Issue 42 / 7 November 2011

THE risk of stroke associated with the over-the-counter painkiller diclofenac is similar to that of rofecoxib, which was withdrawn in 2004 due to its cardiovascular risk profile, new Australian research shows.

The retrospective cohort study of 162 065 Australian veterans with an average age of 76 years , published in the MJA, looked at hospitalisation for both ischaemic and haemorrhagic strokes in the year before and the year after initiation of non-steroidal anti-inflammatory drug (NSAID) use. It found that initiating diclofenac was associated with a 1.75 times increased risk of stroke while rofecoxib (Vioxx) had a 1.80 times increased risk. (1)

Overall, veterans had a 1.88 times increased risk of hospitalisation for stroke in the 12 months after being dispensed a NSAID. This equated to an increased absolute risk of 13.4 strokes per 1000 people each year.

Professor Geoffrey Donnan, director of the Florey Neuroscience Institutes, said the new research added to “mounting evidence that there’s something going on with these drugs”.

Professor Donnan, who is also a neurologist at Austin Hospital, Melbourne, said the increasing evidence about the risks of NSAIDs suggested that the worldwide withdrawal of Vioxx in 2004 was perhaps unwarranted.

“As it turns out, it seems to be a class effect so it probably was a bit hasty”, he said.

However, Professor Donnan said that it was important not to overreact to the MJA research because NSAIDs were “incredibly helpful” for some patients, and there were not many alternatives.

“Patients have to weigh it up — do you want to live a life of pain, or accept a small increased risk of vascular events?” Professor Donnan said he believed many patients would choose the pain relief option.

The researchers pointed out that the baseline absolute risk of stroke was low, at 7.1 strokes per 1000 people a year.

“Nevertheless, small increases in risk may be particularly important for older people, who commonly have comorbidities that are associated with increased risk of stroke”, they wrote.

“Individual assessment of cardiovascular risk, careful deliberation of the balance between risk and benefits and appropriate supervision is required when initiating NSAID therapy.”

Professor Les Cleland, director of rheumatology at Royal Adelaide Hospital, said the research was important, particularly because Australians used a lot of NSAIDs.

He said there was a need for greater awareness about the risks of NSAIDs among many clinicians and the public.

However, he disagreed that there were no other options for anti-inflammatory analgesia. His clinic uses high-dose fish oil (15 mL/day) and paracetamol in preference to NSAIDs among rheumatoid arthritis patients.

“Biochemical research has shown that long-term fish oil plus paracetamol achieves a similar COX-inhibitory effect as NSAIDs, with the advantage that fish oil reduces vascular risk rather than increases it”, he said.

Professor Cleland also called for diclofenac to be made prescription only, or even withdrawn.

“It seems totally anomalous that diclofenac is available as an over-the-counter preparation. The OTC availability carries an implication of safety which is not justified”, he said.

An accompanying editorial in the MJA, by neurologist Dr David Blacker, said the research showed that NSAIDs needed to be used with caution in patients with hypertension and other stroke risks. (2)

However, he said it was important to keep in mind that the research findings do not apply to younger, healthier populations.


– Sophie McNamara

1. MJA 2011; 195: 525-529
2. MJA 2011; 195: 488

Posted 7 November 2011

3 thoughts on “Anti-inflammatory stroke risk

  1. Dr Elmenshawy says:

    I think more objective risk stratification ( eg.scoring system) is needed which might be modifiable in group of patients

  2. Sue Ieraci says:

    Health care – especially in the advancing years – is all about compromise. In order to properly evaluate the cases they describe, it would be useful to know the age and overall health status of the patients involved, their cardiovascular risk profile, and what they were taking the NSAID for. Were there reasonable alternatives to the diclofenac in each case?

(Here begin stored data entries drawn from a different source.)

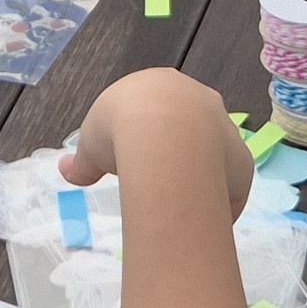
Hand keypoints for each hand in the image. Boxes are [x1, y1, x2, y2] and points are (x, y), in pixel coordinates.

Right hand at [61, 66, 256, 213]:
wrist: (160, 138)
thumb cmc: (119, 129)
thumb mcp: (90, 144)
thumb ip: (82, 160)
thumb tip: (65, 170)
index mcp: (161, 86)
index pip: (158, 108)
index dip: (145, 133)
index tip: (136, 157)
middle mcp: (199, 100)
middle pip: (191, 128)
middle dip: (177, 153)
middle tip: (157, 181)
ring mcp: (225, 129)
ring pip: (215, 155)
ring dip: (200, 177)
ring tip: (179, 206)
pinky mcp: (241, 160)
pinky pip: (231, 185)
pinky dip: (217, 203)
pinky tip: (195, 221)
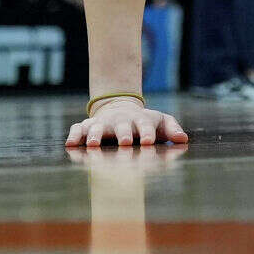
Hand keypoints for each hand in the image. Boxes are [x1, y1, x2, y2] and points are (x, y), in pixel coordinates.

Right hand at [65, 97, 189, 148]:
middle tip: (125, 143)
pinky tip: (70, 144)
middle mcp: (120, 121)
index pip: (145, 125)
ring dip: (94, 135)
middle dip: (123, 134)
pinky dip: (74, 135)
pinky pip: (77, 129)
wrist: (120, 108)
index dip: (147, 133)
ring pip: (97, 127)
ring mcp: (103, 123)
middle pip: (121, 126)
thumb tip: (183, 138)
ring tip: (92, 145)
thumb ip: (172, 128)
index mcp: (139, 120)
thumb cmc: (144, 122)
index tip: (148, 143)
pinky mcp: (87, 126)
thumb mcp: (160, 121)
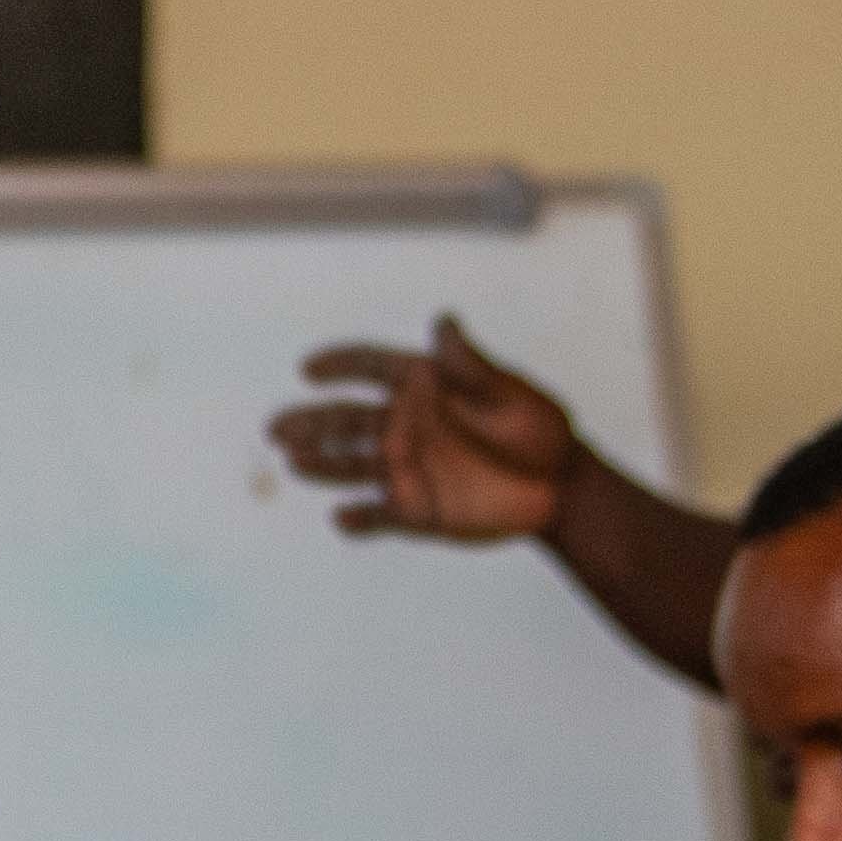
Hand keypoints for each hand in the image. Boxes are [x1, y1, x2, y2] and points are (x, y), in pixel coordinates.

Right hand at [270, 315, 576, 542]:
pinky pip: (377, 516)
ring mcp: (407, 468)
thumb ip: (469, 365)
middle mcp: (405, 425)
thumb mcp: (508, 394)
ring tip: (295, 463)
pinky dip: (358, 519)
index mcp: (423, 388)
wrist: (563, 490)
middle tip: (277, 428)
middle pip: (345, 419)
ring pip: (350, 464)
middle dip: (309, 422)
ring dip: (321, 464)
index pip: (371, 366)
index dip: (339, 365)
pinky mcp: (416, 510)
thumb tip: (443, 321)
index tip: (310, 369)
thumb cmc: (540, 432)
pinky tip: (342, 518)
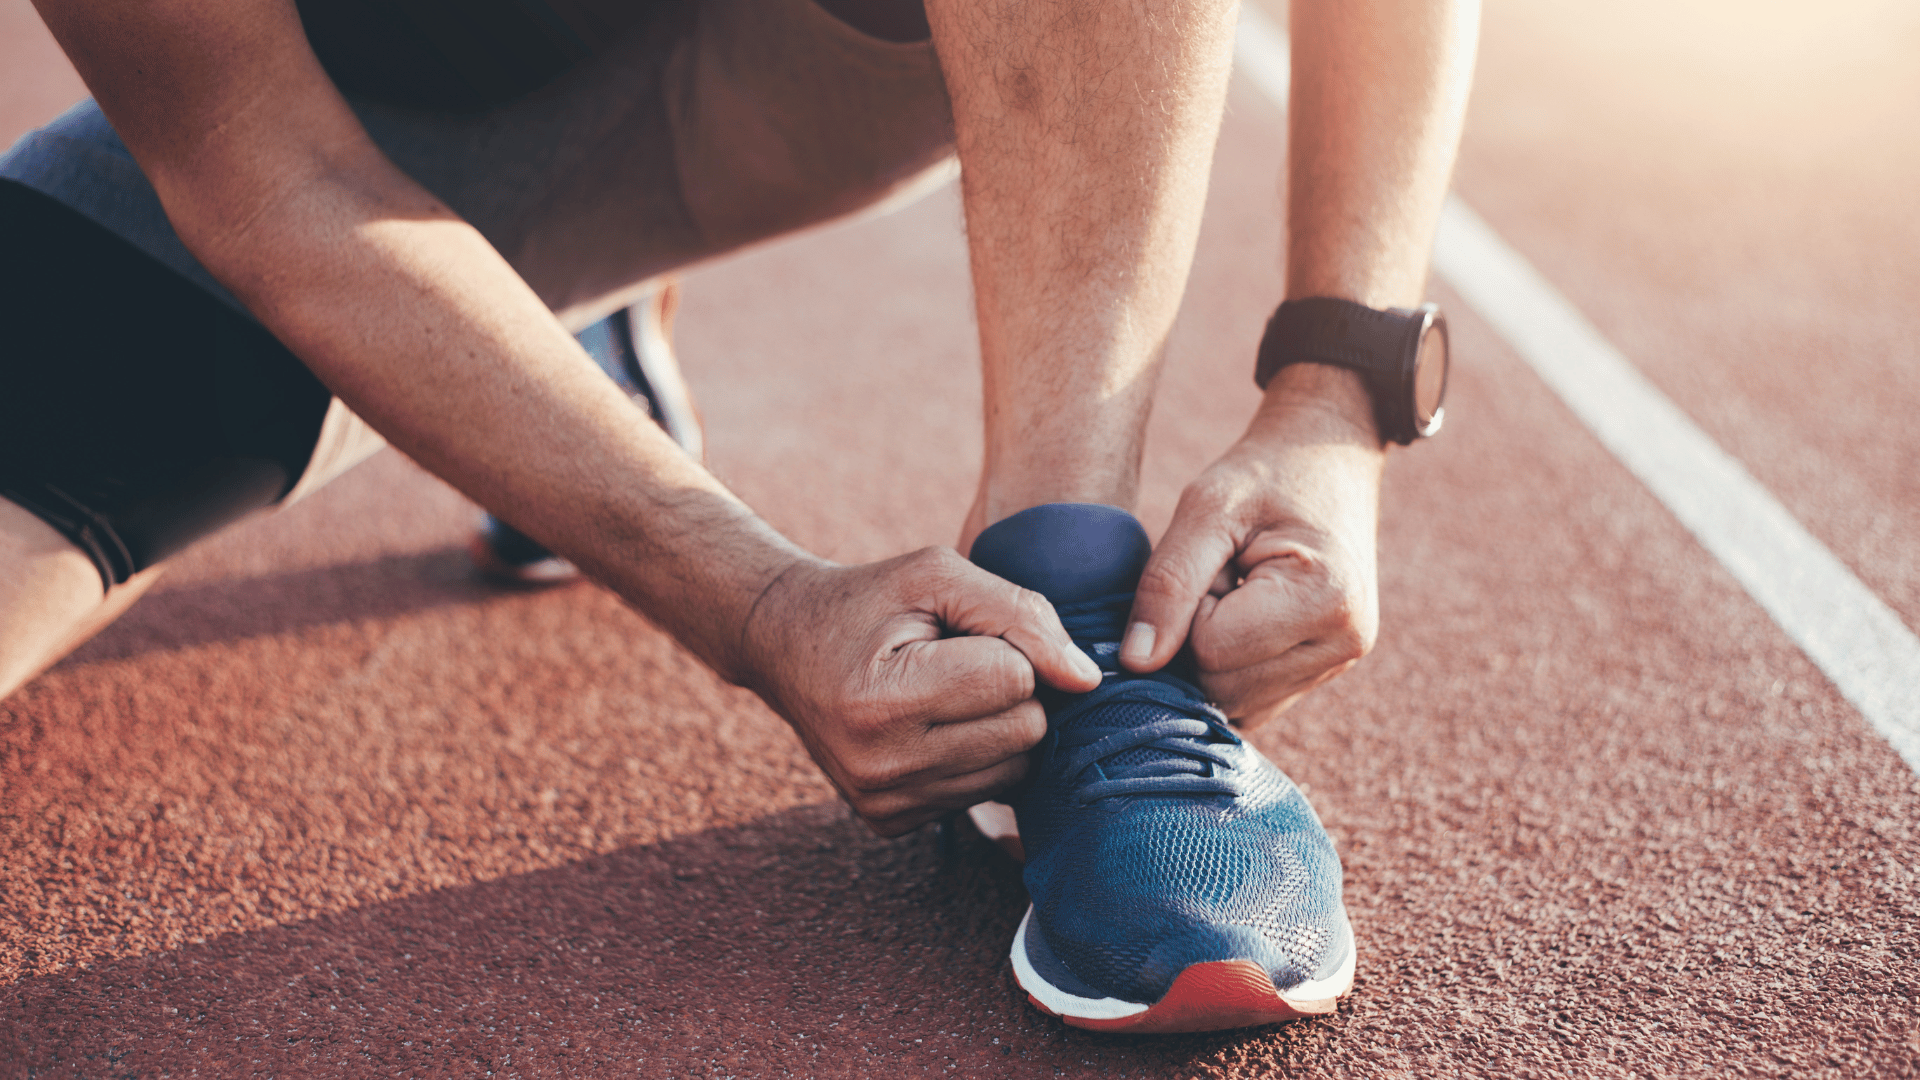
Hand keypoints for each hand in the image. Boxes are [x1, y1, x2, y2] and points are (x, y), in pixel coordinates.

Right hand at [741, 547, 1101, 835]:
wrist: (783, 643)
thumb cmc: (868, 600)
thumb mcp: (937, 576)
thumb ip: (1021, 614)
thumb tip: (1087, 680)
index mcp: (882, 702)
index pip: (1014, 680)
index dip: (1005, 644)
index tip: (959, 633)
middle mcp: (880, 766)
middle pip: (1024, 731)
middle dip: (1010, 687)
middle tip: (954, 660)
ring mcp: (883, 802)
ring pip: (1015, 770)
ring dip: (998, 724)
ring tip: (944, 691)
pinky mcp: (888, 822)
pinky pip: (984, 792)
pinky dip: (973, 754)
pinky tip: (931, 724)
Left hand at [1122, 365, 1385, 727]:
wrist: (1327, 459)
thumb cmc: (1265, 473)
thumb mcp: (1205, 508)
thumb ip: (1167, 584)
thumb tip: (1135, 662)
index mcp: (1325, 599)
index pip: (1210, 651)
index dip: (1188, 610)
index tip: (1211, 562)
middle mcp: (1344, 645)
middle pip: (1223, 688)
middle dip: (1197, 640)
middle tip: (1220, 577)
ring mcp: (1339, 665)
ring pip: (1234, 704)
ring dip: (1212, 657)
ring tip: (1235, 593)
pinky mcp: (1324, 673)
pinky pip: (1252, 703)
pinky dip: (1229, 670)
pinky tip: (1241, 620)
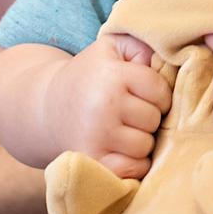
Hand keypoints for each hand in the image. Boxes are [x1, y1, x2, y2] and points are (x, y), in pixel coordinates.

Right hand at [45, 34, 171, 179]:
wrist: (45, 107)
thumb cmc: (88, 75)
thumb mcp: (111, 48)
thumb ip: (142, 44)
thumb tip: (167, 58)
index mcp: (111, 76)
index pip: (160, 90)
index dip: (158, 93)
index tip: (144, 94)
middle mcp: (103, 107)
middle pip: (154, 120)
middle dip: (149, 117)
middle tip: (132, 113)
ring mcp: (96, 136)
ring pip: (145, 146)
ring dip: (140, 141)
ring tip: (125, 130)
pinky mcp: (92, 160)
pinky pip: (132, 169)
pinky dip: (133, 164)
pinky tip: (121, 150)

    As life advances, unless we are either very lucky or exceptionally fit, disabilities accumulate. Very few of us are lucky enough to enjoy perfect health until we suddenly die in our sleep at a great age. The rest of us will develop arthritis, heart disease, cancer, stroke, dementia, hypertension, GI bleed or some other condition – one system has to be the first to deteriorate.

    SO, I echo the comment above: “Patients have to weigh it up — do you want to live a life of pain, or accept a small increased risk of vascular events?”

  3. Anonymous says:

    A vigorous lifestyle late in the eighth decade leads to occasional deydration and midday stops after very variable cardiac outputs. In the absence of good basilar circulation (demonstrated subsequently) this cost me a stroke. I was on amlodipine, irbesartan, sertraline, Assasantin and pantoprazole.